In 2021 the Government of Canada formalized this tradition and made the National Day for Truth and Reconciliation a statutory holiday for federal employees. It is also a holiday in British Columbia, Manitoba, Nova Scotia, Prince Edward Island, and the Northwest Territories. The phrase “Truth and Reconciliation” refers to the work of the Truth and Reconciliation Commission (TRC) of Canada, which was active from 2008 to 2015.

Residential schools were established in Canada to assimilate Indigenous children into euro-Canadian culture and remove Indigenous identity. The TRC was created to document the stories of survivors, families, and communities affected by these residential schools. The report released at the conclusion of the TRC documented many abuses and included 94 calls to action in an effort to repair harms caused by the residential school system. Indigenous voices had a part in formulating the calls to action.

“In 2015, I and other representatives of the Christian Reformed Church were present at the closing ceremonies of the TRC in Ottawa,” said Mike Hogeterp, director of the CRCNA’s Centre for Public Dialogue. “That year we as a denomination committed to ‘turning from the systemic evils behind colonialism and living into a sacred call of unity and reconciliation.’ As we now prepare to commemorate the National Day for Truth and Reconciliation, it is important to remember these commitments and take meaningful action.”

One of the ways CRCNA members have been leaning into the learnings of the TRC report is through the Hearts Exchanged journey. In this forum, people spend eight months exploring how to faithfully live, worship, and embody the gospel in diverse cultural settings.

This fall the third set of Hearts Exchanged cohorts is set to start in churches and regions across Canada. The forum process is designed to prepare Christians to connect with Indigenous communities and build relationships that are marked by mutual respect and reciprocity. Participants are invited into honest dialogue about the harms of colonialism, and they encounter ‘hearts broken’ stories and experiences. More than 250 Canadian CRC members have already participated. The upcoming Canadian National Gathering in May 2023 will be grounded in the work of Hearts Exchanged.
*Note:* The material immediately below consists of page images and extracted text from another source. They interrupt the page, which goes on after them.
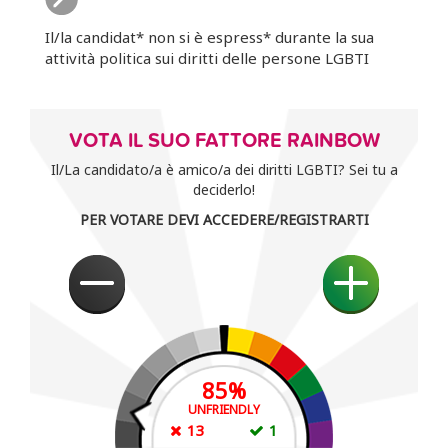
Il/la candidat* non si è espress* durante la sua
attività politica sui diritti delle persone LGBTI
VOTA IL SUO FATTORE RAINBOW
Il/La candidato/a è amico/a dei diritti LGBTI? Sei tu a
deciderlo!
PER VOTARE DEVI ACCEDERE/REGISTRARTI
85
%
UNFRIENDLY
13
1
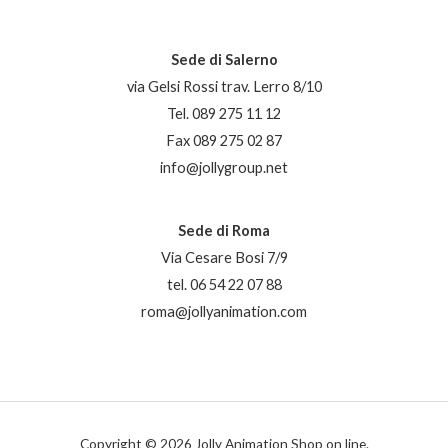
Sede di Salerno
via Gelsi Rossi trav. Lerro 8/10
Tel. 089 275 11 12
Fax 089 275 02 87
info@jollygroup.net
Sede di Roma
Via Cesare Bosi 7/9
tel. 06 54 22 07 88
roma@jollyanimation.com
Copyright © 2026 Jolly Animation Shop on line.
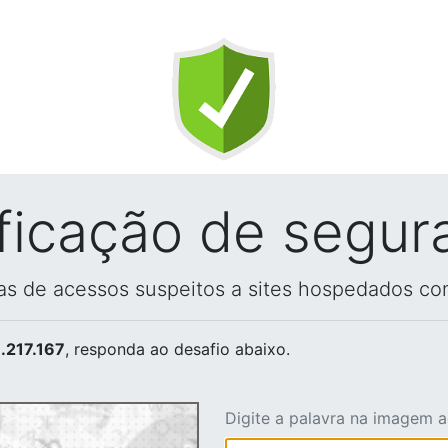
ificação de segur
vas de acessos suspeitos a sites hospedados co
.217.167
, responda ao desafio abaixo.
Digite a palavra na imagem 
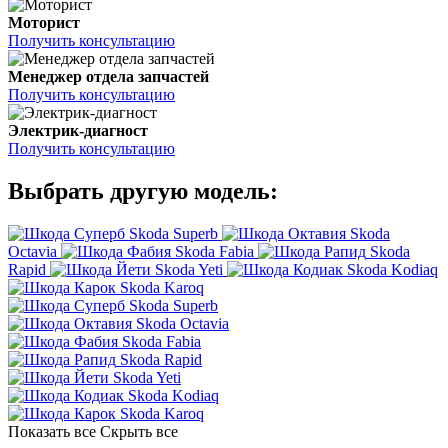
Моторист
Получить консультацию
Менеджер отдела запчастей
Получить консультацию
Электрик-диагност
Получить консультацию
Выбрать другую модель:
Skoda Superb
Skoda
Octavia
Skoda Fabia
Skoda
Rapid
Skoda Yeti
Skoda Kodiaq
Skoda Karoq
Skoda Superb
Skoda Octavia
Skoda Fabia
Skoda Rapid
Skoda Yeti
Skoda Kodiaq
Skoda Karoq
Показать все
Скрыть все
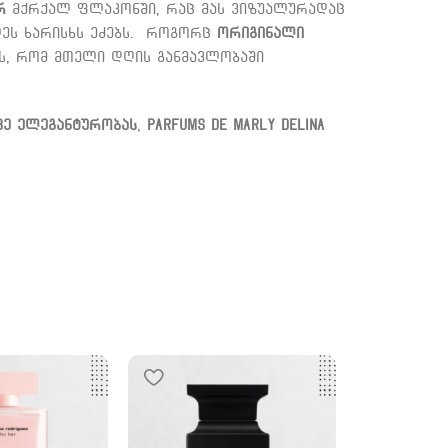
რ
მქრქალ ფლაკონში, რაც მას ვიზუალურადაც
ლეს ხარისხს ეძებს. როგორც
ორიგინალი
ს, რომ მთელი დღის განმავლობაში
ე ელეგანტურობას
,
Parfums de Marly Delina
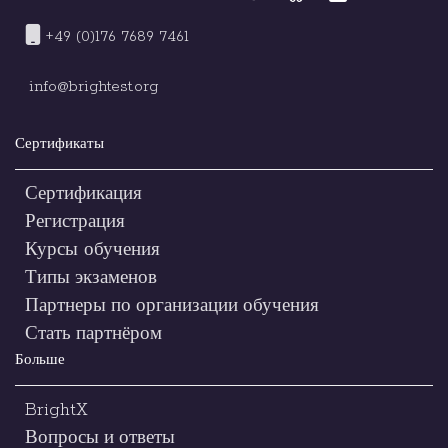
+49 (0)176 7689 7461
info@brightest.org
Сертификаты
Сертификация
Регистрация
Курсы обучения
Типы экзаменов
Партнеры по организации обучения
Стать партнёром
Больше
BrightX
Вопросы и ответы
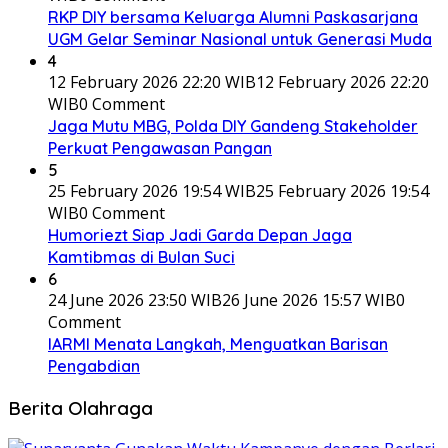
RKP DIY bersama Keluarga Alumni Paskasarjana
UGM Gelar Seminar Nasional untuk Generasi Muda
4
12 February 2026 22:20 WIB
12 February 2026 22:20
WIB
0 Comment
Jaga Mutu MBG, Polda DIY Gandeng Stakeholder
Perkuat Pengawasan Pangan
5
25 February 2026 19:54 WIB
25 February 2026 19:54
WIB
0 Comment
Humoriezt Siap Jadi Garda Depan Jaga
Kamtibmas di Bulan Suci
6
24 June 2026 23:50 WIB
26 June 2026 15:57 WIB
0
Comment
IARMI Menata Langkah, Menguatkan Barisan
Pengabdian
Berita Olahraga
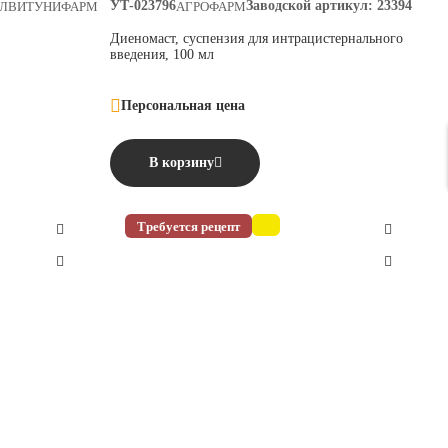
УТ-023796
Заводской артикул:
23394
ЕЛВИТУНИФАРМ
АГРОФАРМ
Диеномаст, суспензия для интрацистернального
введения, 100 мл
Персональная цена
В корзину
Требуется рецепт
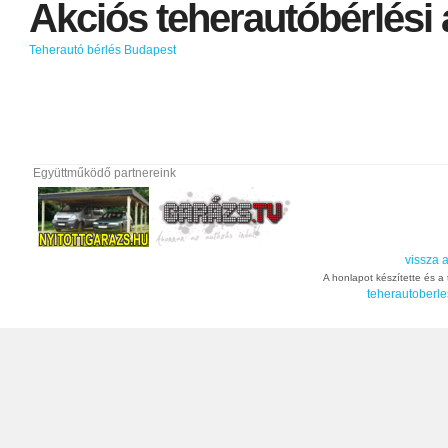
Akciós
teherautóbérlési
Teherautó bérlés Budapest
Együttműködő partnereink
vissza a
A honlapot készítette és a t
teherautoberle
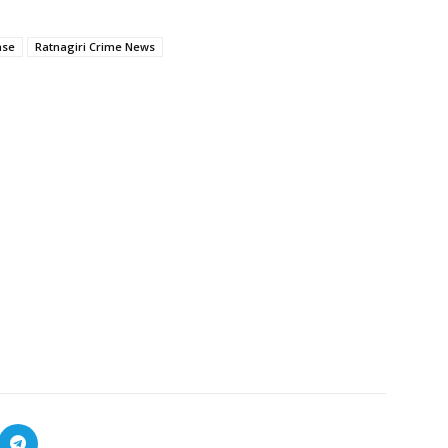
ase
Ratnagiri Crime News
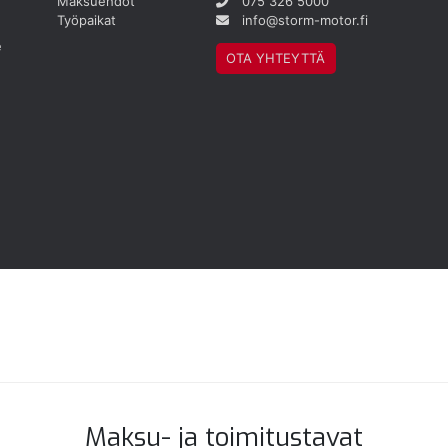
Maksuehdot
075 326 5000
Työpaikat
info@storm-motor.fi
e
OTA YHTEYTTÄ
Maksu- ja toimitustavat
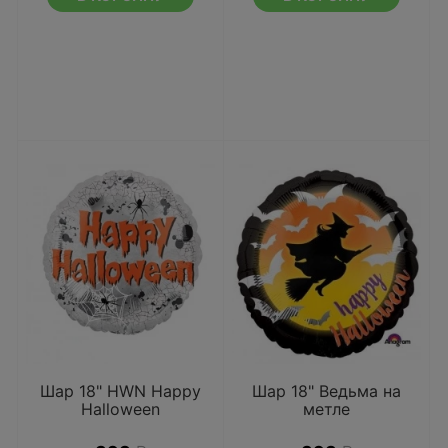
Шар 18" HWN Happy
Шар 18" Ведьма на
Halloween
метле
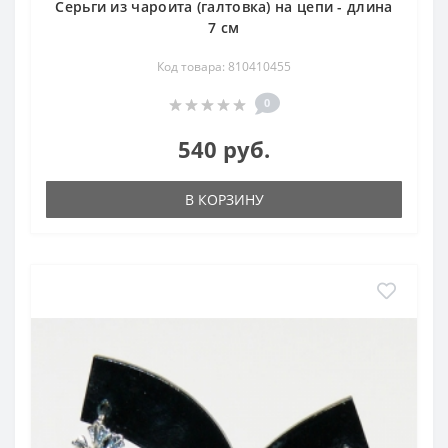
Серьги из чароита (галтовка) на цепи - длина
7 см
Код товара: 810410455
0
540 руб.
В КОРЗИНУ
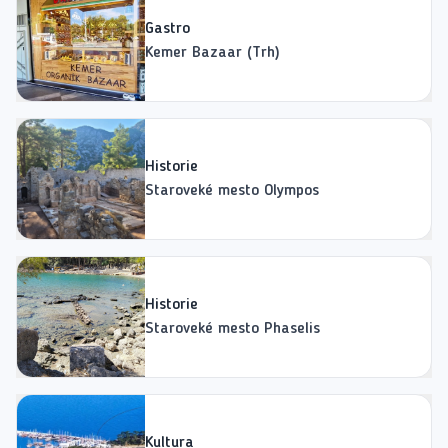
Gastro
Kemer Bazaar (Trh)
Historie
Staroveké mesto Olympos
Historie
Staroveké mesto Phaselis
Kultura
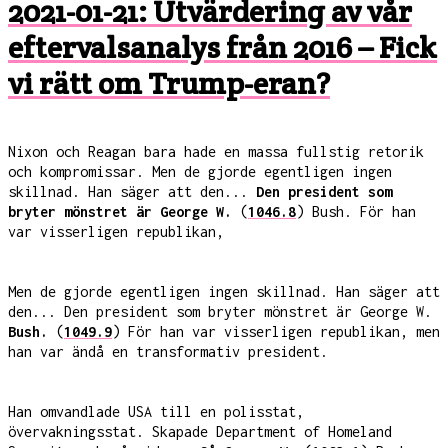
2021-01-21: Utvärdering av vår
eftervalsanalys från 2016 – Fick
vi rätt om Trump-eran?
Nixon och Reagan bara hade en massa fullstig retorik
och kompromissar. Men de gjorde egentligen ingen
skillnad. Han säger att den...
Den president som
bryter mönstret är George W.
(
1046.8
) Bush. För han
var visserligen republikan,
Men de gjorde egentligen ingen skillnad. Han säger att
den... Den president som bryter mönstret är George W.
Bush.
(
1049.9
) För han var visserligen republikan, men
han var ändå en transformativ president.
Han omvandlade USA till en polisstat,
övervakningsstat. Skapade Department of Homeland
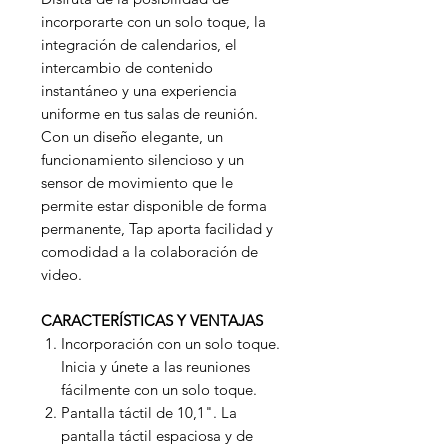
incorporarte con un solo toque, la
integración de calendarios, el
intercambio de contenido
instantáneo y una experiencia
uniforme en tus salas de reunión.
Con un diseño elegante, un
funcionamiento silencioso y un
sensor de movimiento que le
permite estar disponible de forma
permanente, Tap aporta facilidad y
comodidad a la colaboración de
video.
CARACTERÍSTICAS Y VENTAJAS
Incorporación con un solo toque.
Inicia y únete a las reuniones
fácilmente con un solo toque.
Pantalla táctil de 10,1". La
pantalla táctil espaciosa y de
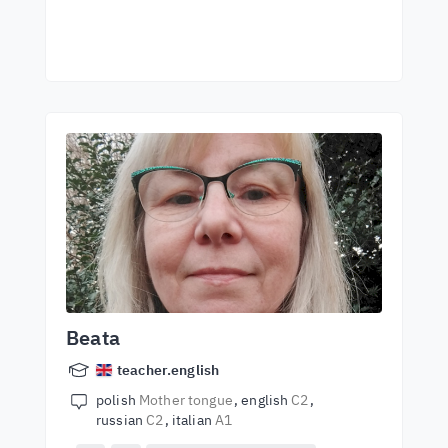
Beata
teacher.english
polish
Mother tongue
english
C2
russian
C2
italian
A1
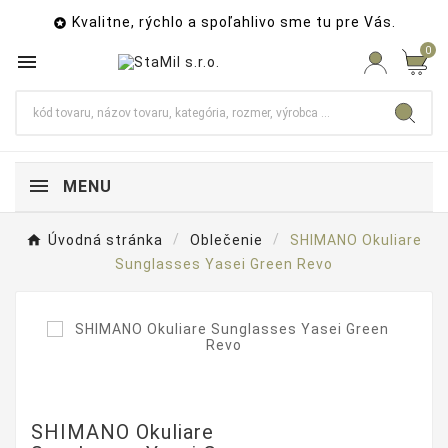
Kvalitne, rýchlo a spoľahlivo sme tu pre Vás.

0

MENU
Úvodná stránka
Oblečenie
SHIMANO Okuliare
Sunglasses Yasei Green Revo
SHIMANO Okuliare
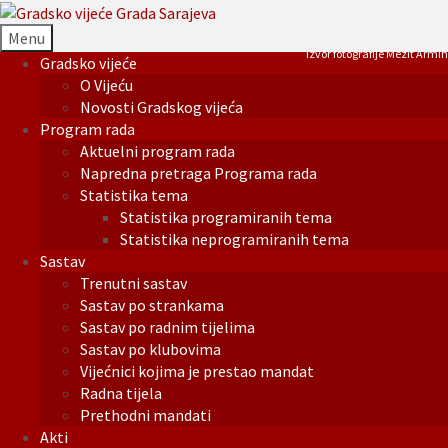
Menu
Izvor fotografije Mezit Armin
Gradsko vijeće
O Vijeću
Novosti Gradskog vijeća
Program rada
Aktuelni program rada
Napredna pretraga Programa rada
Statistika tema
Statistika programiranih tema
Statistika neprogramiranih tema
Sastav
Trenutni sastav
Sastav po strankama
Sastav po radnim tijelima
Sastav po klubovima
Vijećnici kojima je prestao mandat
Radna tijela
Prethodni mandati
Akti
In a recent video, participant Susan MacLarkey says, “The opportunities here to learn are always enticing, and they always deliver.” Many participants have found the opportunity to learn deeply profound. You can learn more at

For CRC members who are not able to commit to the eight-month journey of Hearts Exchanged or who have already participated, the Canadian Indigenous Ministry Committee continues to offer rich resources. For National Truth and Reconciliation Day they have collaborated on a special bonus episode of the Do Justice podcast.

“The ministry of reconciliation is a core biblical calling for all of us as followers of Christ. The National Day for Truth and Reconciliation is a rich invitation to live into this calling. I hope that we will all find ways to continue to reflect on the calls to action in the TRC report and how we can respond. I’m grateful for the ongoing work of our denominational ministries to support all of us on this journey,” said Al Postma, transitional executive director for the CRCNA in Canada.

The special podcast provides an opportunity to reflect. It is designed as a personal reflection on the Truth and Reconciliation Calls to Action 7-10, and it includes readings of the calls to action along with prayers, Scripture readings, and music from Indigenous musician Jonathan Maracle.